Keep Sprinklers Away From Normal Heat Sources
It’s not smoke, but heat that sets off sprinkler heads. That heat doesn’t have to come from a fire—it can come from an overhead light bulb that generates too much heat. A bulb that bursts can release stored-up heat and trip the sprinkler, dousing everything in range. If a sprinkler is in proximity to a heating unit that’s working a little too hard, that heat could also lead to the sprinklers going off. Even a skylight on a hot summer day can focus too much energy toward a sprinkler. Be mindful of sprinkler placement and the placement of heat-generating equipment or fixtures. You may want to invest in cooler LED bulbs, too.
Don’t Let the Temperature Drop
Sprinkler systems are the Goldilocks of a warehouse: they don’t like it too hot or too cold. Cold temperatures won’t trip the system, but they can cause trouble. The pipes that feed the heads are always loaded with water, ready to dispense at a moment’s notice. When temperatures plummet due to insufficient heating in the winter, that water turns to ice. As it expands, it can cause pipes to crack or burst, and as the ice melts, it can leak. Insulate your piping properly and ensure that a generator can take over if a power outage threatens your warehouse’s heating during the winter.

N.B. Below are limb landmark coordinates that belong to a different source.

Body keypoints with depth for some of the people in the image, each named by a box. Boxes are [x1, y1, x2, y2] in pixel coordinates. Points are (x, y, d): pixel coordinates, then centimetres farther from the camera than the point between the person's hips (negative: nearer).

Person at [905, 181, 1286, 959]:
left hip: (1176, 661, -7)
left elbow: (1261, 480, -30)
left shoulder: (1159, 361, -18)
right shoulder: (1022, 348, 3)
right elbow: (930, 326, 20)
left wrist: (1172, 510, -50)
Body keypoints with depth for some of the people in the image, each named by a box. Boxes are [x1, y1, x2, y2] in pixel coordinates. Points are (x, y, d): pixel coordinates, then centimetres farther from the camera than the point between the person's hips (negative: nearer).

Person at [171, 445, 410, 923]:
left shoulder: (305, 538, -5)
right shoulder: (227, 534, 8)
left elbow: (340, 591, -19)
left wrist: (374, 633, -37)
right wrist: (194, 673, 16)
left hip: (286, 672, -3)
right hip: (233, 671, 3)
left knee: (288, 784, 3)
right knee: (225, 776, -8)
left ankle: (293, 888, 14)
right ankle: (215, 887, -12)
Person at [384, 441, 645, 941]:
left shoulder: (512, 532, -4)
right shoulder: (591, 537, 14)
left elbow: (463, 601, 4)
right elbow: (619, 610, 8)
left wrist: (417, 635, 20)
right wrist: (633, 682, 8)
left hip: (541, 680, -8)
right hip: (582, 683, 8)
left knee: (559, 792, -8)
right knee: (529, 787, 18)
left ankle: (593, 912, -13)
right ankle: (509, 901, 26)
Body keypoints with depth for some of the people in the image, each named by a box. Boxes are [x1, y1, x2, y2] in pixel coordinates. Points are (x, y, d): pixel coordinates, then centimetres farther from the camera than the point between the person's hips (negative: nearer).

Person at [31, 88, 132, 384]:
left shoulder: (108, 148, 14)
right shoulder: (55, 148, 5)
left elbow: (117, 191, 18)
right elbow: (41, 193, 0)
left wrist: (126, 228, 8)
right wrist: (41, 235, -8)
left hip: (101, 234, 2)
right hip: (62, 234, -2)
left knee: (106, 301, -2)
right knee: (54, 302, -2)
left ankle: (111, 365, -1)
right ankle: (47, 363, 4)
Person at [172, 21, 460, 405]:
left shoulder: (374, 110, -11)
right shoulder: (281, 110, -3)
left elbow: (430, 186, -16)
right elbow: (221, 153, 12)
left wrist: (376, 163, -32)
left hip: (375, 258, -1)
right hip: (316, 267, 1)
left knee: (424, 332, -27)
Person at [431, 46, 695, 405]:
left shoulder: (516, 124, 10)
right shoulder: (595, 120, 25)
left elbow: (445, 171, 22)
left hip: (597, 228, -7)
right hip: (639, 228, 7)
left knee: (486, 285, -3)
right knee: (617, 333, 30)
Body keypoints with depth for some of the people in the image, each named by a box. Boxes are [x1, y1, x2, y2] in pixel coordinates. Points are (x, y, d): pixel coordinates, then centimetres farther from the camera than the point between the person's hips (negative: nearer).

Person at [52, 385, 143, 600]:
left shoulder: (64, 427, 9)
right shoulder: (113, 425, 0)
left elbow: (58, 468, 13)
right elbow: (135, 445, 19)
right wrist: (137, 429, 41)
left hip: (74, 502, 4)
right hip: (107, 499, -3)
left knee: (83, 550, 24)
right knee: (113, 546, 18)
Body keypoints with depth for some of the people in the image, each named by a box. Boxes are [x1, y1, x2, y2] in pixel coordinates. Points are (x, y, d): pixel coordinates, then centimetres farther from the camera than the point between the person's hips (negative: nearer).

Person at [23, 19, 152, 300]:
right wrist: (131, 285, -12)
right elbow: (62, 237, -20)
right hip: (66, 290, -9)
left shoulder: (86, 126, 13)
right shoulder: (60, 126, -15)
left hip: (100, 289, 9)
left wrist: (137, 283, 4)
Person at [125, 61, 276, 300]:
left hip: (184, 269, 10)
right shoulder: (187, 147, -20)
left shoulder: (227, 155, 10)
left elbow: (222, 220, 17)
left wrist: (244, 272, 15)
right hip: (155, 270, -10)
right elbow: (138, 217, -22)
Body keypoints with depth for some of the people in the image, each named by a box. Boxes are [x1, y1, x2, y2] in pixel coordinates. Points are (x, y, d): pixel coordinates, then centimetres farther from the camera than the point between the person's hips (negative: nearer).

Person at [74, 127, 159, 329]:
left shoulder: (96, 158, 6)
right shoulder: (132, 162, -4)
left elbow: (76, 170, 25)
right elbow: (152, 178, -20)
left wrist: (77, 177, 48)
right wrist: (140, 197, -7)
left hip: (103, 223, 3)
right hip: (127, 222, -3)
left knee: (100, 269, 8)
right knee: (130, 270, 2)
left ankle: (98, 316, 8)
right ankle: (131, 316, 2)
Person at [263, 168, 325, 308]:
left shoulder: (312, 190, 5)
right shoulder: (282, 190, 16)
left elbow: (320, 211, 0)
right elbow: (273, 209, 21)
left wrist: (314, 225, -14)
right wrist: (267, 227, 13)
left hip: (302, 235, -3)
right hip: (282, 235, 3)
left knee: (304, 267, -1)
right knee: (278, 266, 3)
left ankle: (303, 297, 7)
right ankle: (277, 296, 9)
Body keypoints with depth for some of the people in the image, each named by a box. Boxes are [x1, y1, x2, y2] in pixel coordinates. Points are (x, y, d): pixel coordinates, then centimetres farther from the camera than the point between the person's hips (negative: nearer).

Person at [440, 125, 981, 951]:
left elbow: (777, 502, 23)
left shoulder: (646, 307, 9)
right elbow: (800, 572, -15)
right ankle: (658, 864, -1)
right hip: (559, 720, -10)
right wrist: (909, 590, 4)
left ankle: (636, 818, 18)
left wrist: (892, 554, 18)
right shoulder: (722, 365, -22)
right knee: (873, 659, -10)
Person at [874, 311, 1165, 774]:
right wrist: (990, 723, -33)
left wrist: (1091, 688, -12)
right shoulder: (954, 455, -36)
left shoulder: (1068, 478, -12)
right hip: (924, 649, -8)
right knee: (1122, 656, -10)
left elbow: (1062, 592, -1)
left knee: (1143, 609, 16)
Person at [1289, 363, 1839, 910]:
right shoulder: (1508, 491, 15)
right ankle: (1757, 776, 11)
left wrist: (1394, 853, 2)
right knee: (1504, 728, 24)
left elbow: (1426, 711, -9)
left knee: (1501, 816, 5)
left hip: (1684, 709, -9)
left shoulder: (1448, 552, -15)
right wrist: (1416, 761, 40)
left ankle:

Block Off in-Rack Sprinkler Heads
It’s not just extreme temperatures that can send water coursing through the system and all over your warehouse. Impact with a sprinkler head can set them off as well. When your rack systems incorporate sprinkler heads, they’re in a better position to put out fires than they would be if they were running through the ceiling the old-fashioned way. They’re also in a better position to take bumps from forklifts and other equipment. In-rack sprinkler guards are a surefire way to prevent warehouse fire sprinklers from going off at an inopportune time. They won’t block the flow of water, but they will block the crashes that set the water flowing.